Any discussion of Japan and nuclear power is complicated by that country's history as the only nation ever to suffer a nuclear attack. That event continues to haunt the venerable Pacific nation. This is an immutable truth that one must accept regardless of which side one is on concerning the legitimacy of the US attack 67 years ago.

That said, the Japanese nation nevertheless staked much of its economic destiny on nuclear power. Beginning more than four decades ago, Japan deployed over 50 nuclear power plants to feed the energy needs of its densely packed population. Very limited in domestic fossil fuel sources and running one of the world's leading economies, the country's reliance on substantial nuclear power facilities made eminent sense.

And for over 40 years, this decision redounded to the benefit of the nation and its people. But alas, nuclear tragedy struck again in the March 2011 earthquake and tsunami. The reactor at Fukushima was damaged and a partial meltdown ensued. People died, land areas became contaminated and the safety of the country's nuclear power plants was called into question.

Japan instituted a series of rigorous tests that all of its plants would have to pass (to ensure that they could withstand quakes and tsunamis) before they would be allowed to continue operating. One by one, reactors have been halted to perform the tests. Not one has been restarted, and recently the last operational reactor was taken offline. There isn't a single nuclear power plant operating in Japan today; and it is unclear when, if ever, any will start back up.

Here are some important points to keep in mind:

  • The overwhelming percentage of the casualties last spring resulted from the quake and the tsunami, not the reactor meltdown.
  • Clearly, the Fukushima plant was not subjected to the most rigorous safety tests that could have been applied.

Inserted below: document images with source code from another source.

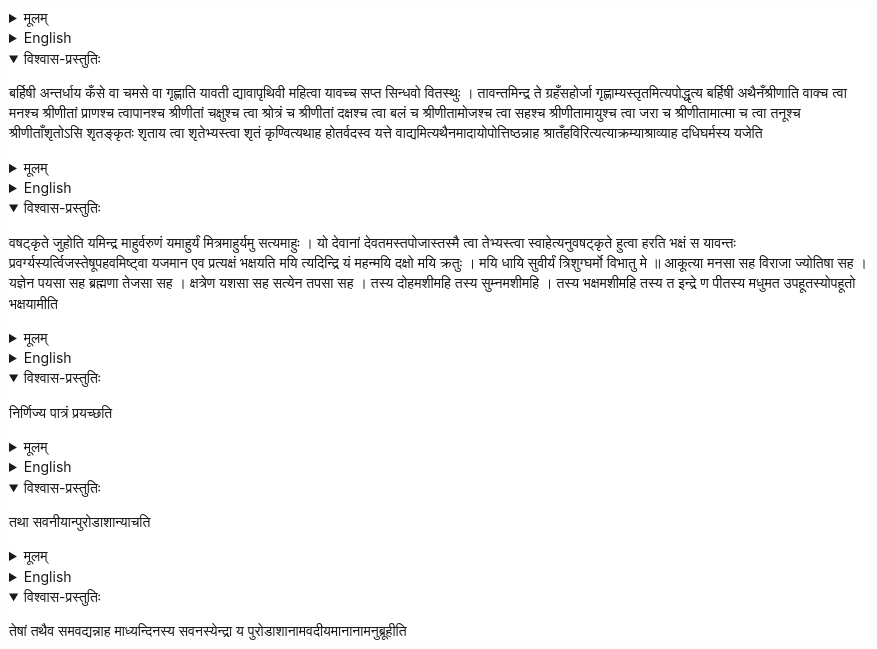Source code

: <details><summary>मूलम्</summary></details>

<details><summary>English</summary></details>



<details open><summary>विश्वास-प्रस्तुतिः</summary>

बर्हिषी अन्तर्धाय कँसे वा चमसे वा गृह्णाति यावती द्यावापृथिवी महित्वा यावच्च सप्त सिन्धवो वितस्थुः । तावन्तमिन्द्र ते ग्रहँसहोर्जा गृह्णाम्यस्तृतमित्यपोद्धृत्य बर्हिषी अथैनँश्रीणाति वाक्च त्वा मनश्च श्रीणीतां प्राणश्च त्वापानश्च श्रीणीतां चक्षुश्च त्वा श्रोत्रं च श्रीणीतां दक्षश्च त्वा बलं च श्रीणीतामोजश्च त्वा सहश्च श्रीणीतामायुश्च त्वा जरा च श्रीणीतामात्मा च त्वा तनूश्च श्रीणीताँशृतोऽसि शृतङ्कृतः शृताय त्वा शृतेभ्यस्त्वा शृतं कृण्वित्यथाह होतर्वदस्व यत्ते वाद्यमित्यथैनमादायोपोत्तिष्ठन्नाह श्रातँहविरित्यत्याक्रम्याश्राव्याह दधिघर्मस्य यजेति
</details>

<details><summary>मूलम्</summary></details>

<details><summary>English</summary></details>



<details open><summary>विश्वास-प्रस्तुतिः</summary>

वषट्कृते जुहोति यमिन्द्र माहुर्वरुणं यमाहुर्यं मित्रमाहुर्यमु सत्यमाहुः । यो देवानां देवतमस्तपोजास्तस्मै त्वा तेभ्यस्त्वा स्वाहेत्यनुवषट्कृते हुत्वा हरति भक्षं स यावन्तः प्रवर्ग्यस्यर्त्विजस्तेषूपहवमिष्ट्वा यजमान एव प्रत्यक्षं भक्षयति मयि त्यदिन्द्रि यं महन्मयि दक्षो मयि क्रतुः । मयि धायि सुवीर्यं त्रिशुग्घर्मो विभातु मे ॥ आकूत्या मनसा सह विराजा ज्योतिषा सह । यज्ञेन पयसा सह ब्रह्मणा तेजसा सह । क्षत्रेण यशसा सह सत्येन तपसा सह । तस्य दोहमशीमहि तस्य सुम्नमशीमहि । तस्य भक्षमशीमहि तस्य त इन्द्रे ण पीतस्य मधुमत उपहूतस्योपहूतो भक्षयामीति
</details>

<details><summary>मूलम्</summary></details>

<details><summary>English</summary></details>



<details open><summary>विश्वास-प्रस्तुतिः</summary>

निर्णिज्य पात्रं प्रयच्छति
</details>

<details><summary>मूलम्</summary></details>

<details><summary>English</summary></details>



<details open><summary>विश्वास-प्रस्तुतिः</summary>

तथा सवनीयान्पुरोडाशान्याचति
</details>

<details><summary>मूलम्</summary></details>

<details><summary>English</summary></details>



<details open><summary>विश्वास-प्रस्तुतिः</summary>

तेषां तथैव समवद्यन्नाह माध्यन्दिनस्य सवनस्येन्द्रा य पुरोडाशानामवदीयमानानामनुब्रूहीति
</details>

But there is no evidence that any other Japanese plant was in danger of a serious malfunction. Moreover, none of Japan's numerous, previous earthquakes had caused a problem for any of their plants.
  • Many nations around the world continue to rely on nuclear power. France gets more than 75% of its electricity from it. At its height, Japan got 30%.
  • Non-nuclear forms of energy are dangerous too; see: Exxon Valdez, Deepwater Horizon, Bhopal and all the eagles that are getting sliced and diced by wind turbines.

The anti-nuclear activists have seemingly won the day in Japan. The result will be a country trapped in the misery of imported energy, drastically increased fuel costs, a diminished economy and a commensurate loss of independence. (We in the US know about such things.) Japan had come to a modus vivendi in which it has been able to harness the type of energy that had previously been used against it. The result was a peaceful, economic and efficient use of nuclear power. Could it have been done with  better safety and controls? Absolutely. But by allowing the tsunami tragedy to enable the anti-nuke activists to subvert the industry, the Japanese are punishing themselves in a misbegotten attempt to expunge modern and past demons.